→ ASSIGNMENT
From the records below, give the number of lines that include the word "pixels". Add no other words.

→ EXTRACTED RECORDS
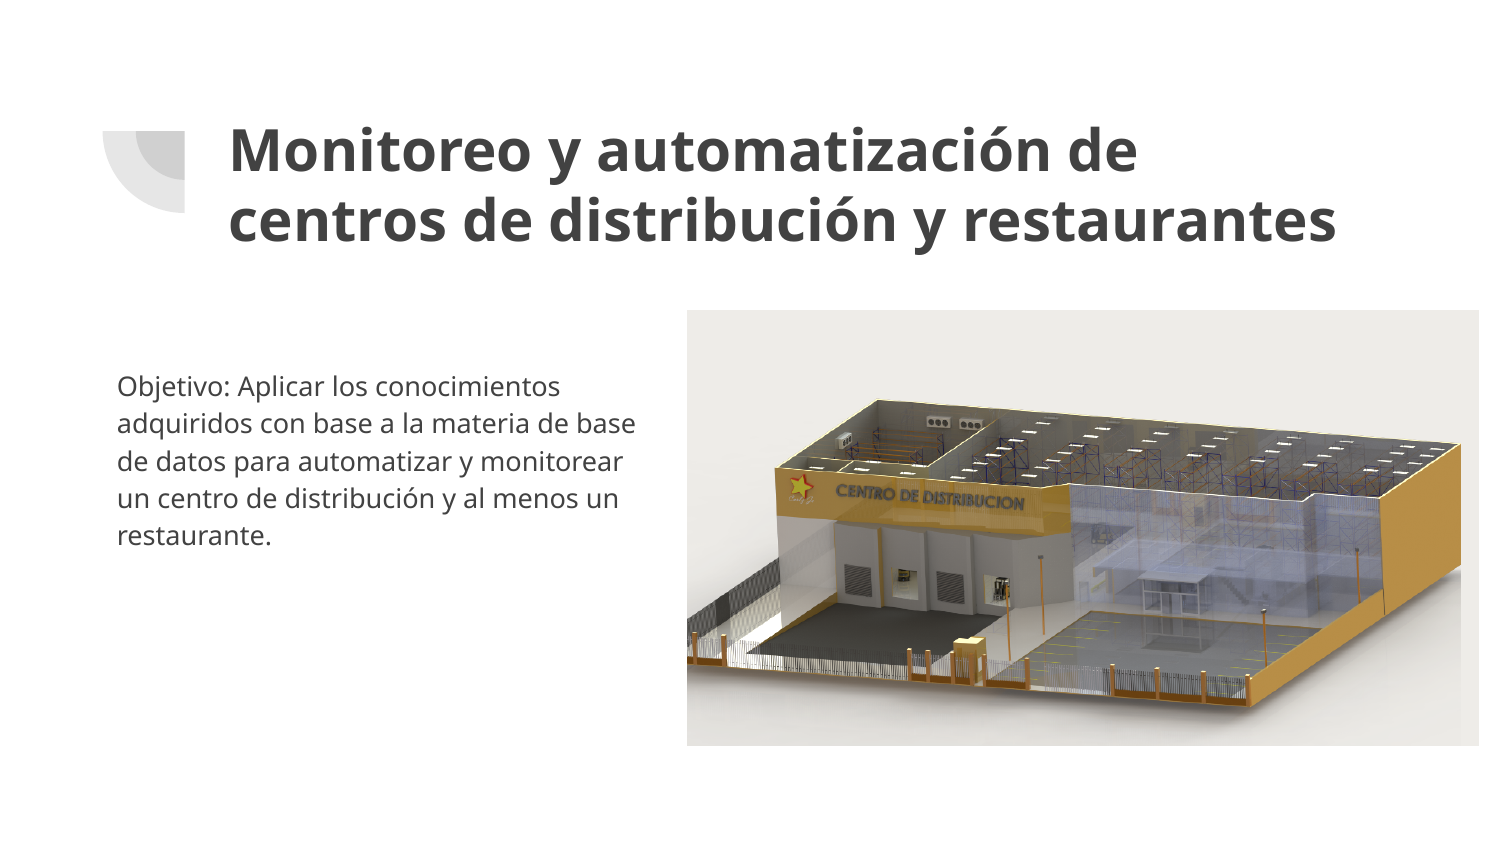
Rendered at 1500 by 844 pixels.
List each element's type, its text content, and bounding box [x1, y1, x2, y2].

list Objetivo: Aplicar los conocimientos adquiridos con base a la materia de base de datos para automatizar y monitorear un centro de distribución y al menos un restaurante. [101, 349, 665, 611]
title Monitoreo y automatización de centros de distribución y restaurantes [213, 98, 1368, 263]
picture [687, 310, 1480, 746]
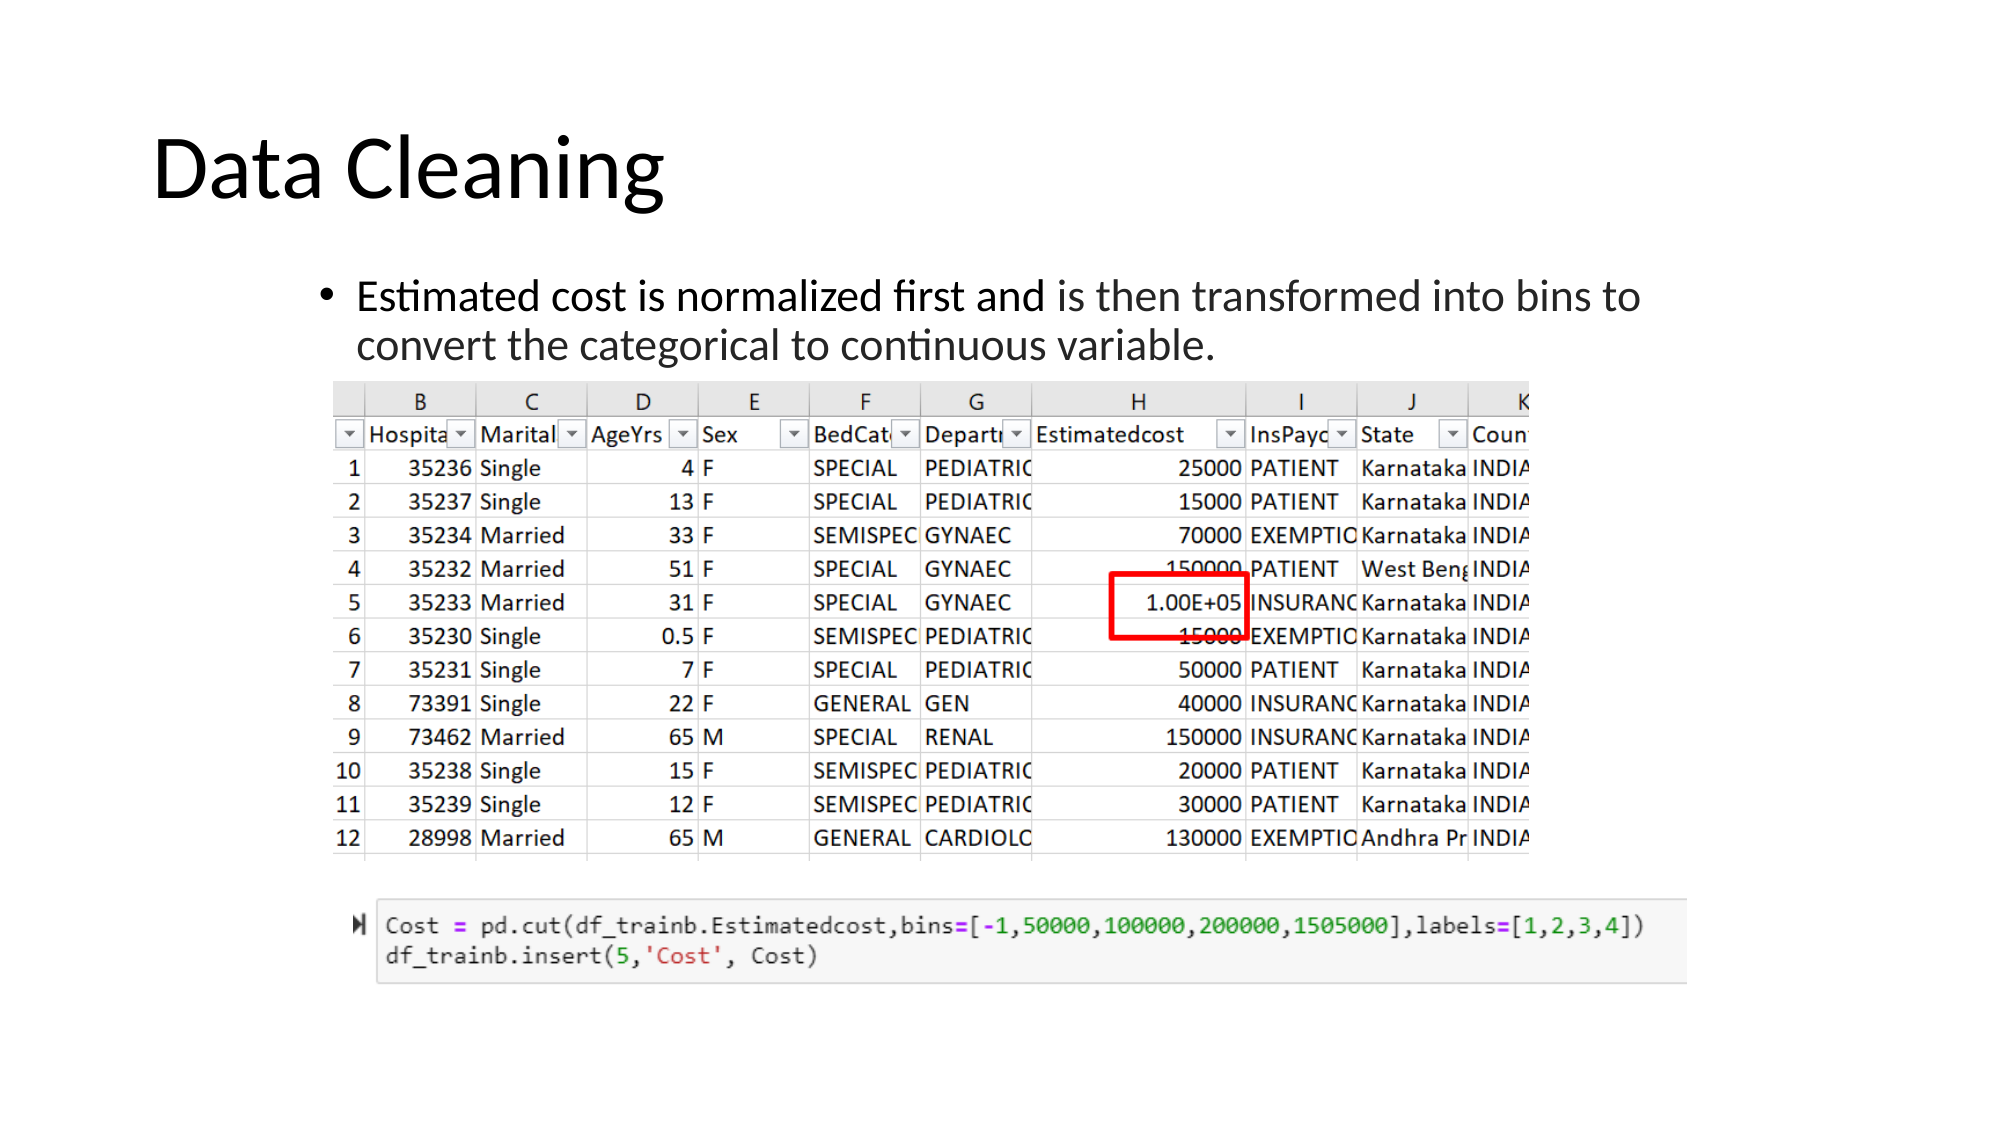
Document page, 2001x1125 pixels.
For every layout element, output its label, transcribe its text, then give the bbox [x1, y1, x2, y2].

list Estimated cost is normalized first and is then transformed into bins to convert the categorical to continuous variable. [303, 264, 1767, 884]
title Data Cleaning [137, 59, 1863, 278]
picture [333, 381, 1529, 861]
picture [353, 886, 1687, 989]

→ RESPONSE FOR THIS EXERCISE
2